## Problem details
Copy word for word the line containing "cell phone: none [893,461,963,496]" together with all lines following it to the end of the listing below, without the pictures.

## Supplied information

--- START ---

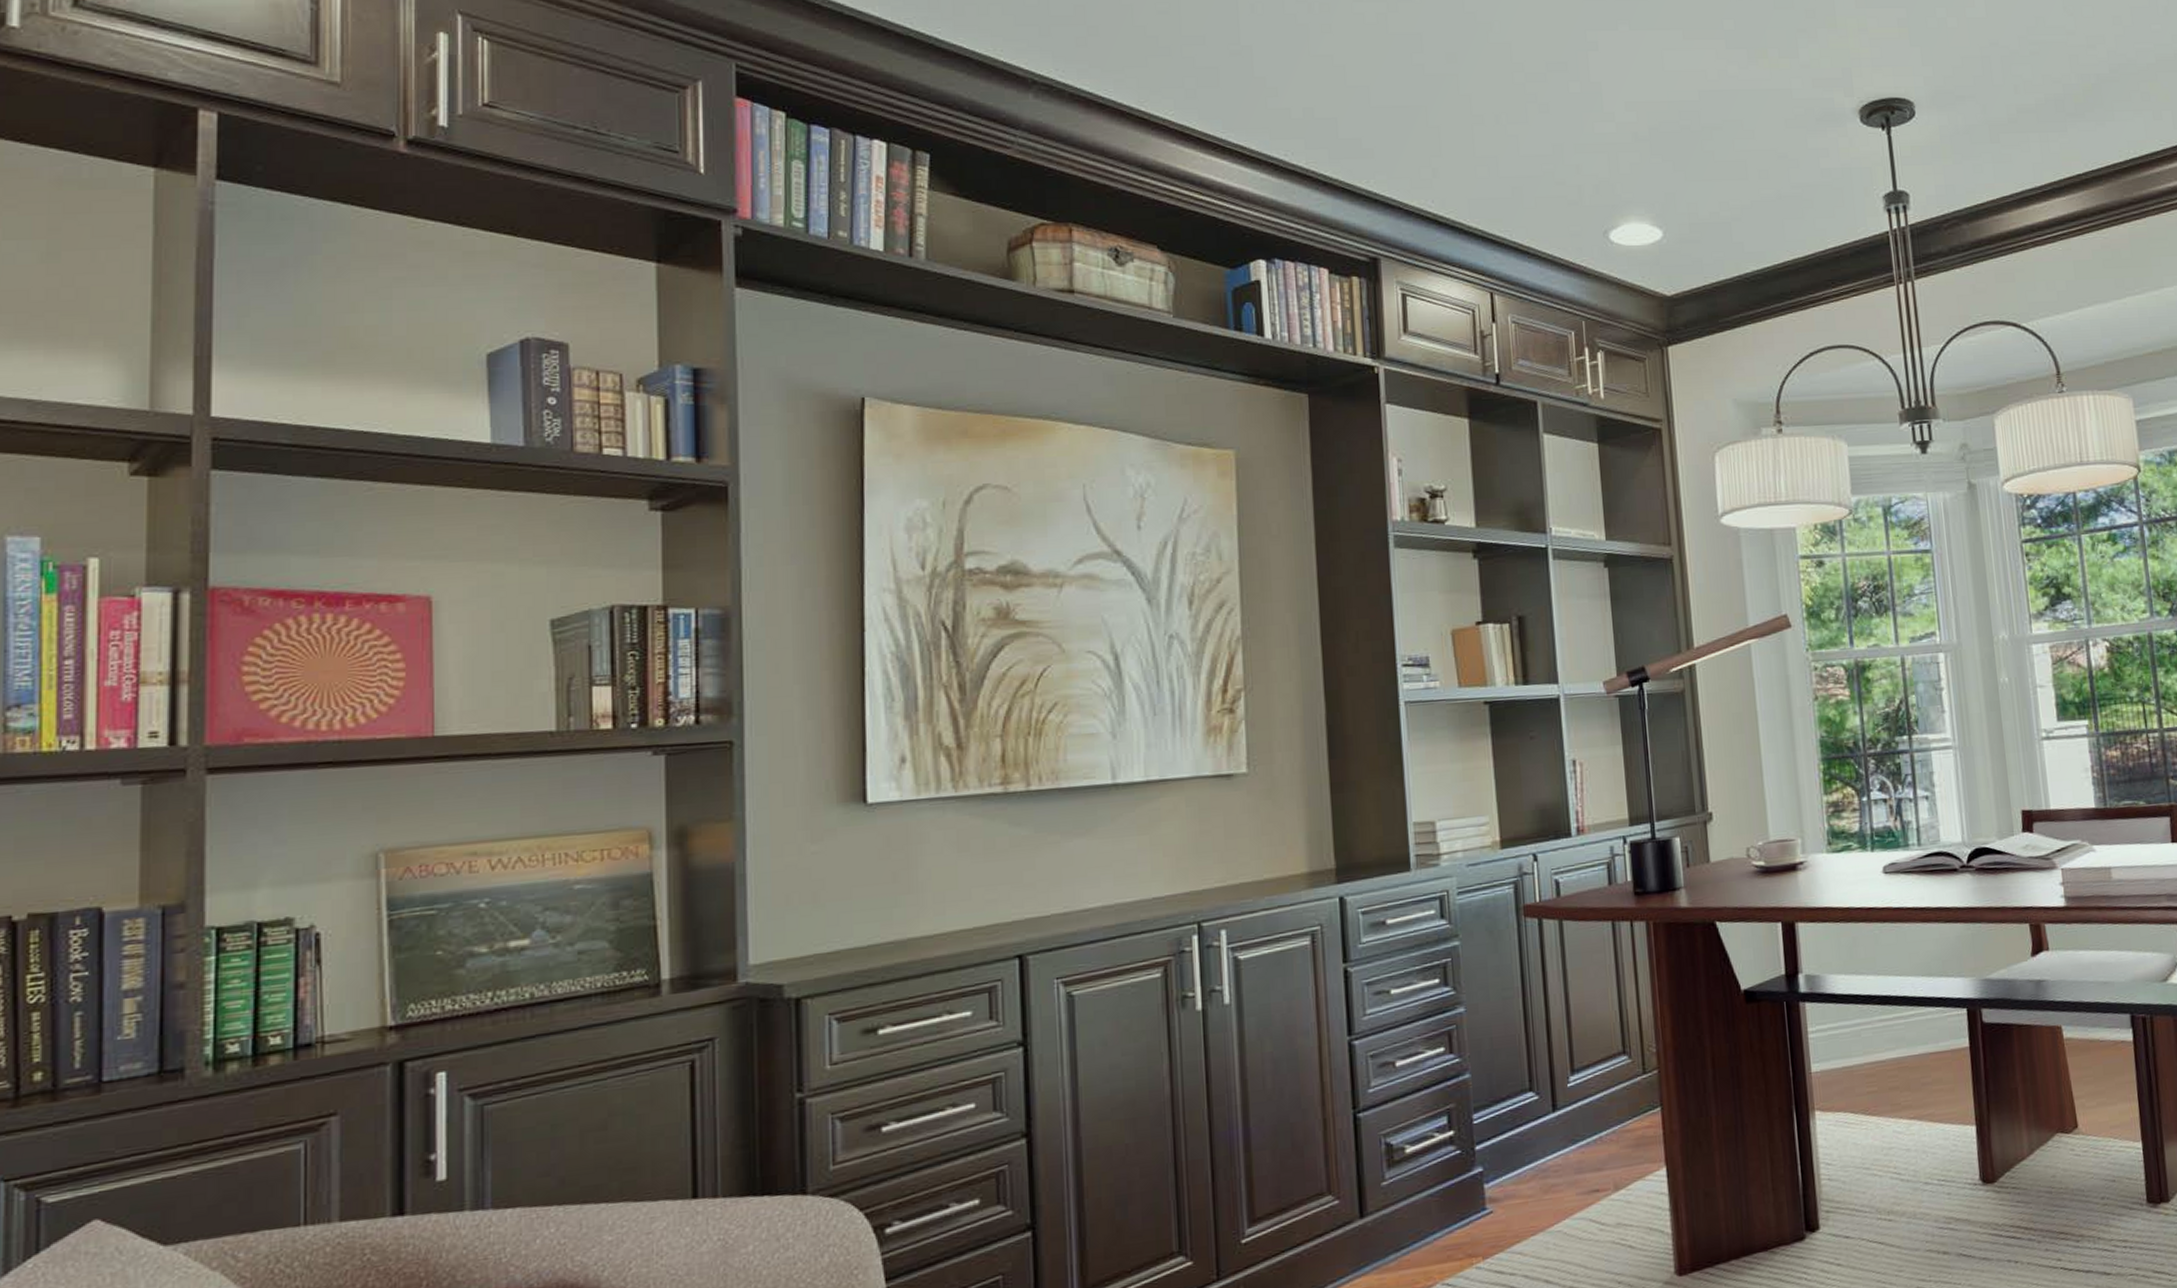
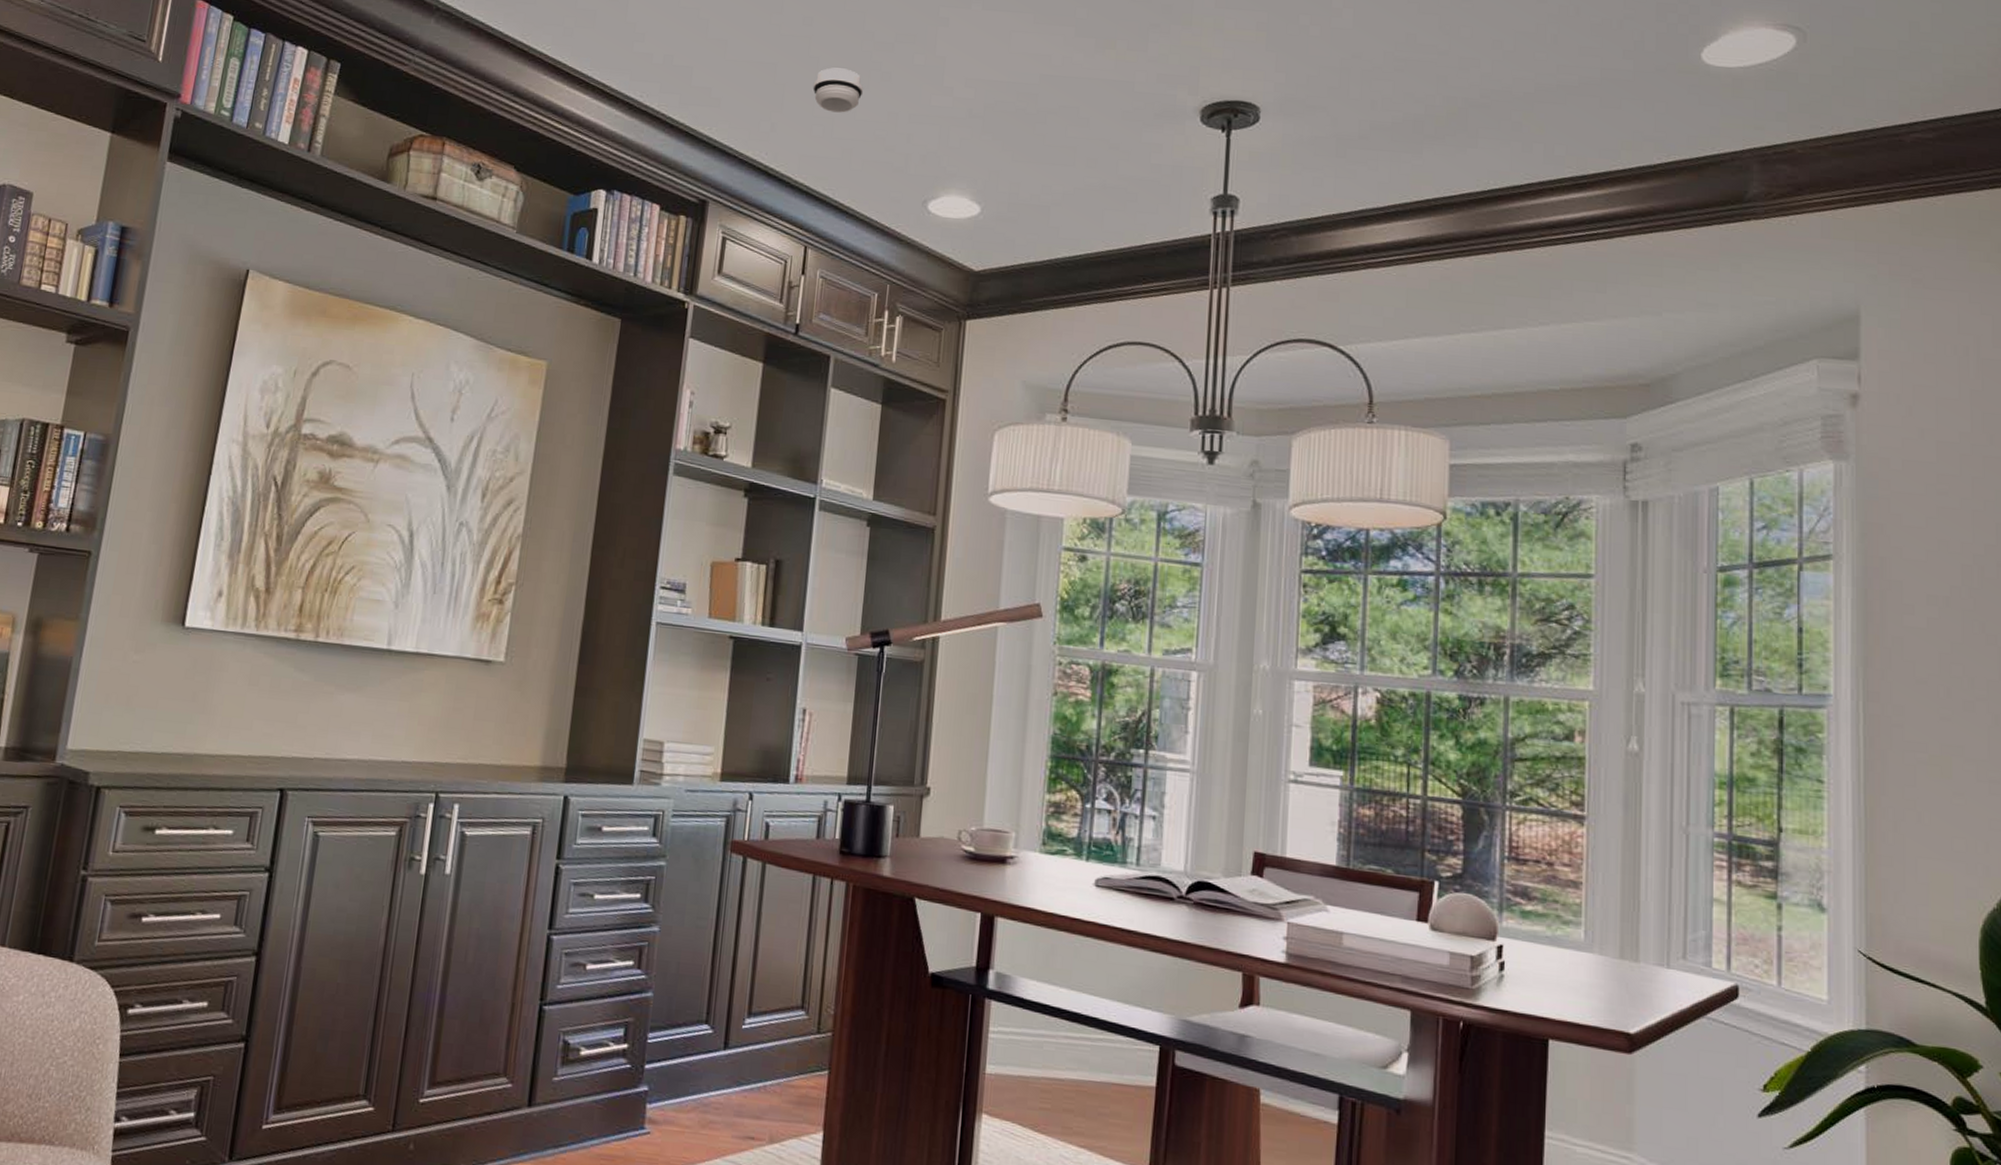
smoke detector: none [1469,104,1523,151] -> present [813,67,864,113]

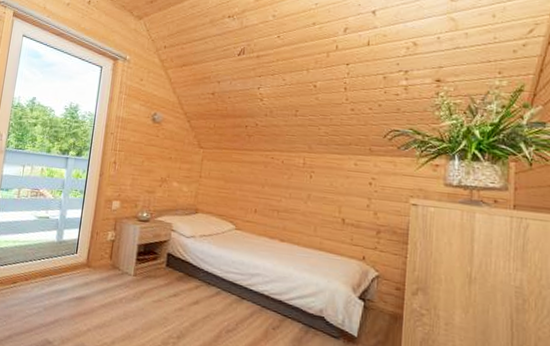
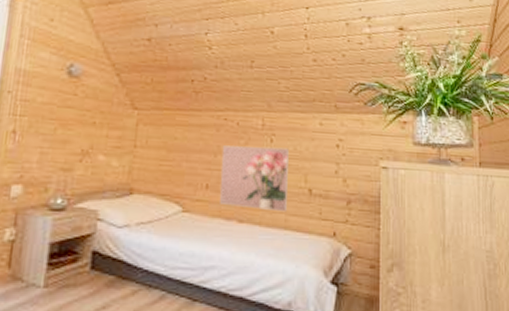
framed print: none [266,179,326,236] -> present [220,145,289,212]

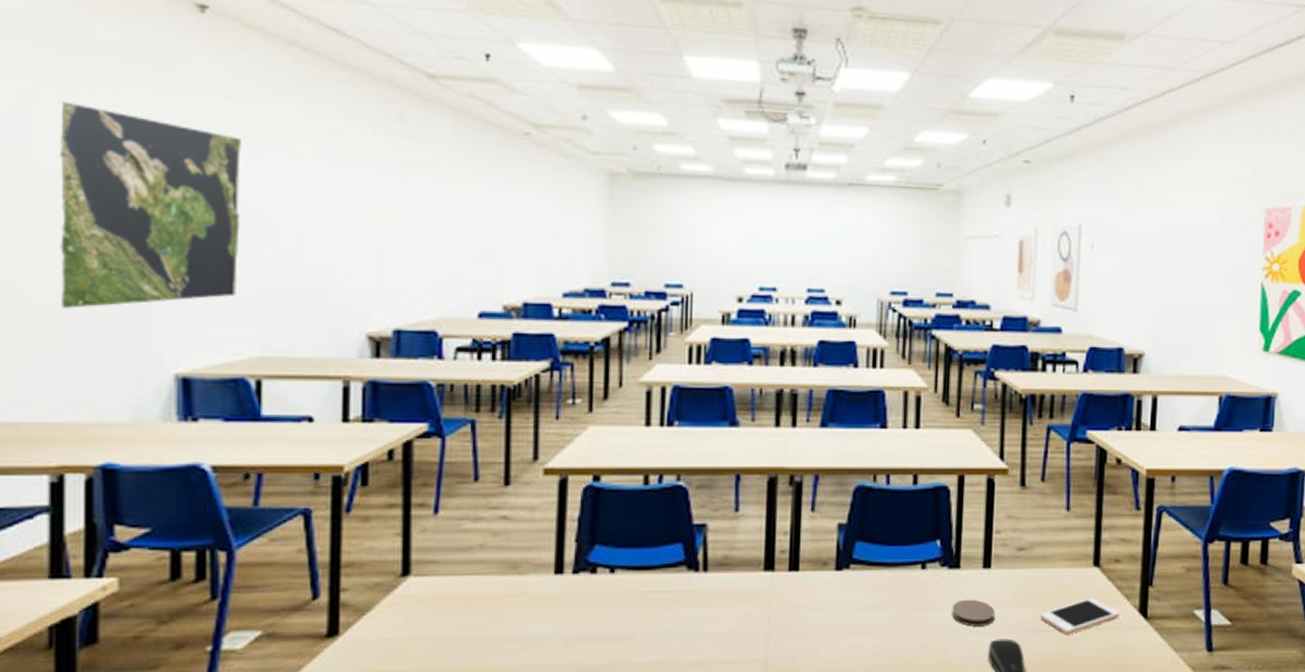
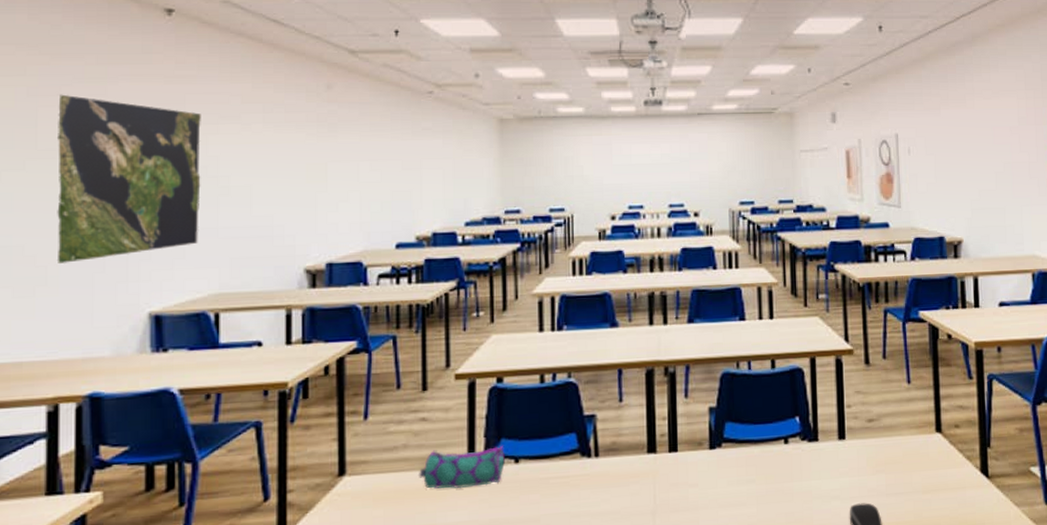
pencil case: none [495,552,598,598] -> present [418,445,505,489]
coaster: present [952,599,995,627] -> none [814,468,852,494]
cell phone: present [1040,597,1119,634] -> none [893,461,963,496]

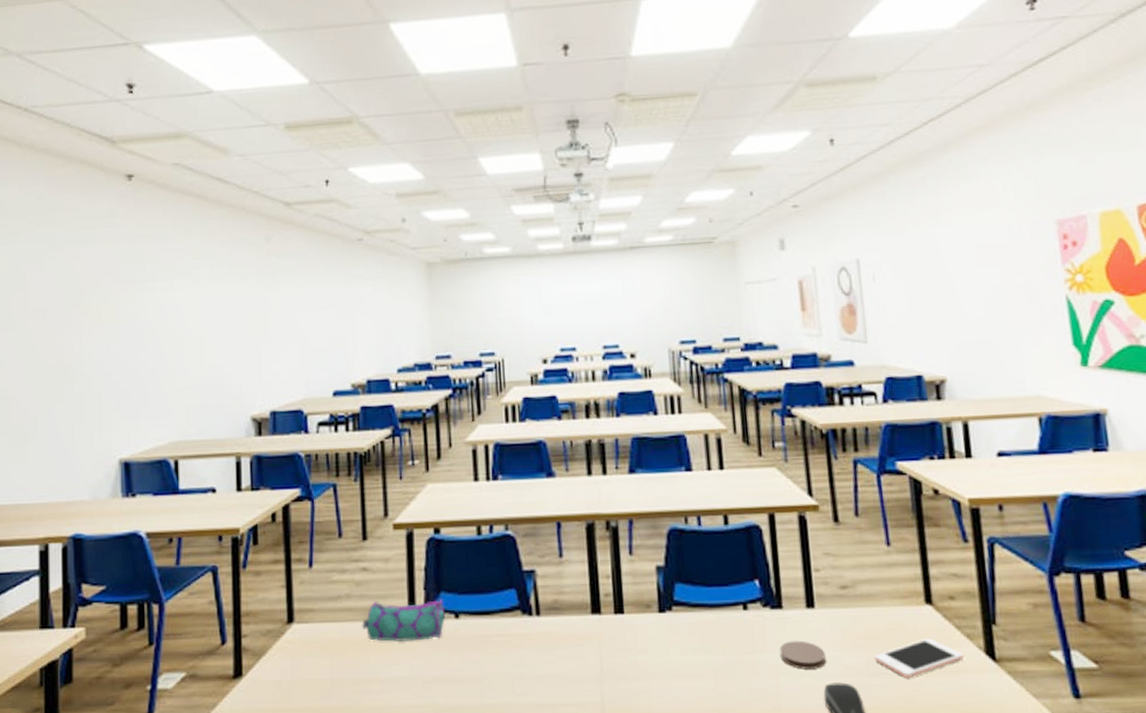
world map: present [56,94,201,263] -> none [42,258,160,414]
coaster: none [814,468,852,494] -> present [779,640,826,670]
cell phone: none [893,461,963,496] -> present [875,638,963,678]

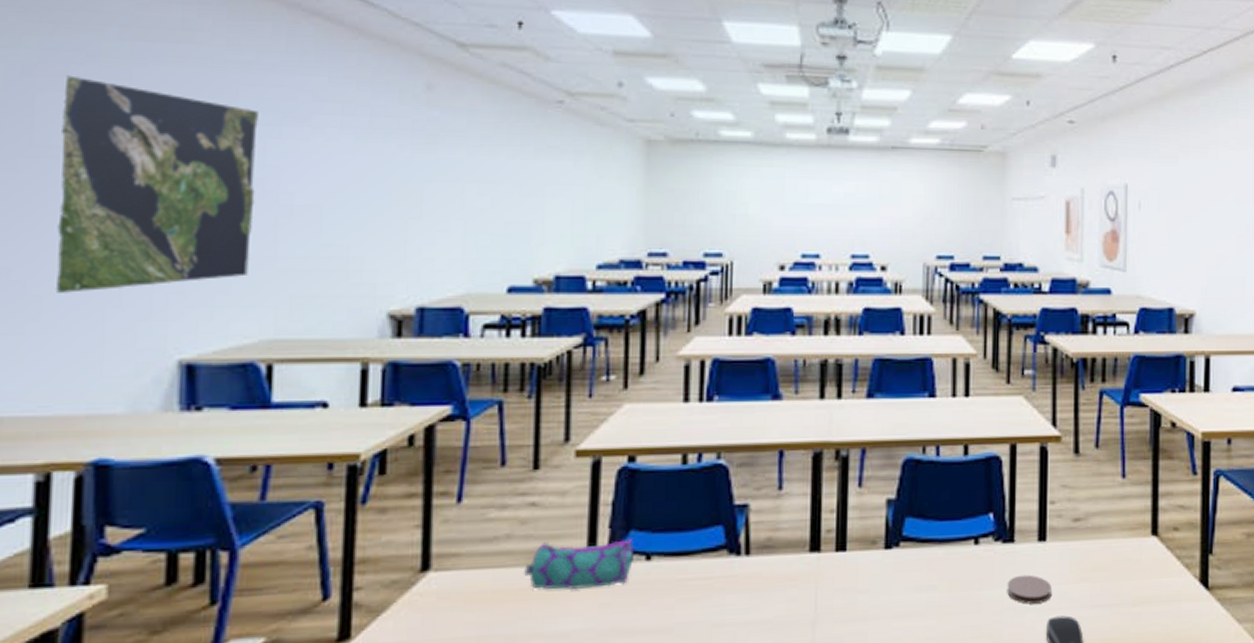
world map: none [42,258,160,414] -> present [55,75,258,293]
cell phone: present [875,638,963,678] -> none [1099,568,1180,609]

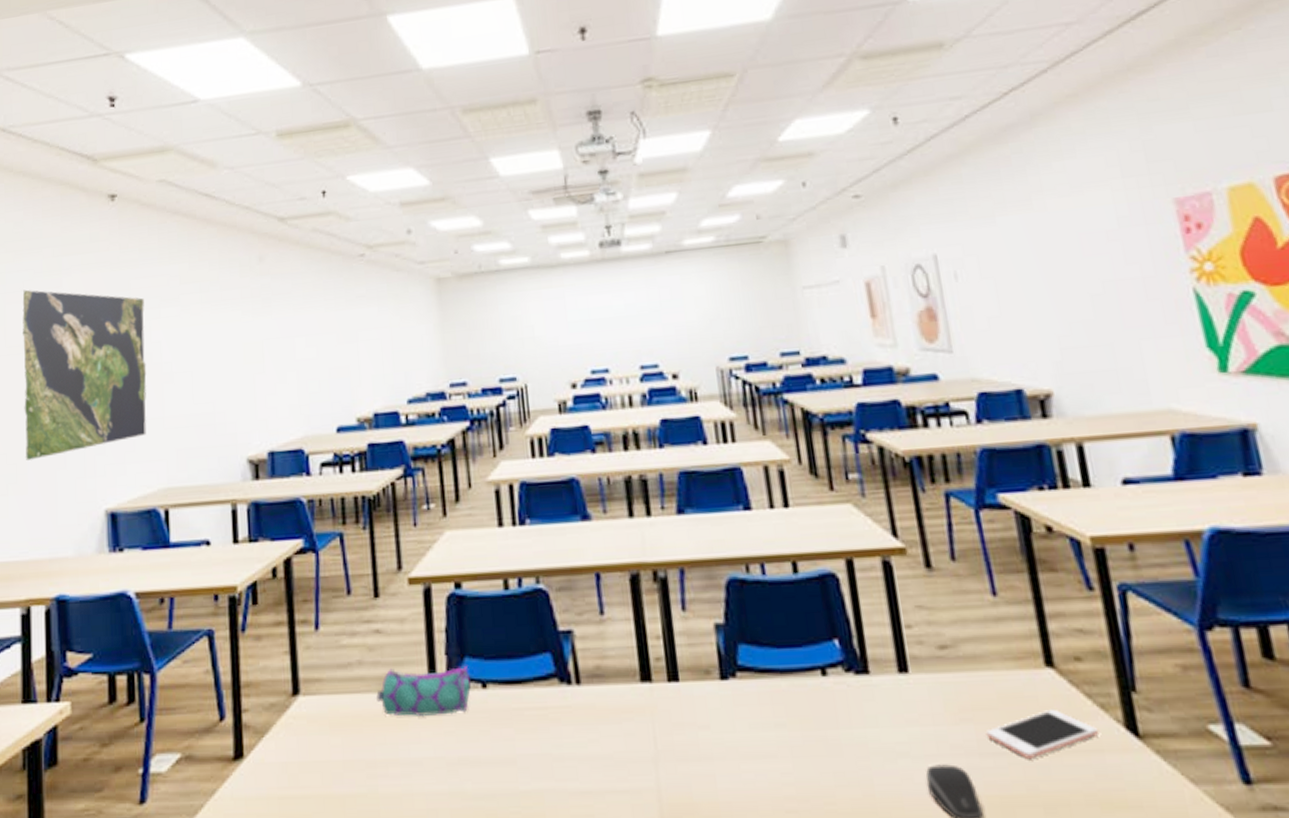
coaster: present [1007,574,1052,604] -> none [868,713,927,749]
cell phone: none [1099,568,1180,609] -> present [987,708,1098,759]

--- END ---

## Solution
cell phone: none [893,461,963,496] -> present [875,638,963,678]

world map: none [42,258,160,414] -> present [55,75,258,293]
cell phone: present [875,638,963,678] -> none [1099,568,1180,609]

coaster: present [1007,574,1052,604] -> none [868,713,927,749]
cell phone: none [1099,568,1180,609] -> present [987,708,1098,759]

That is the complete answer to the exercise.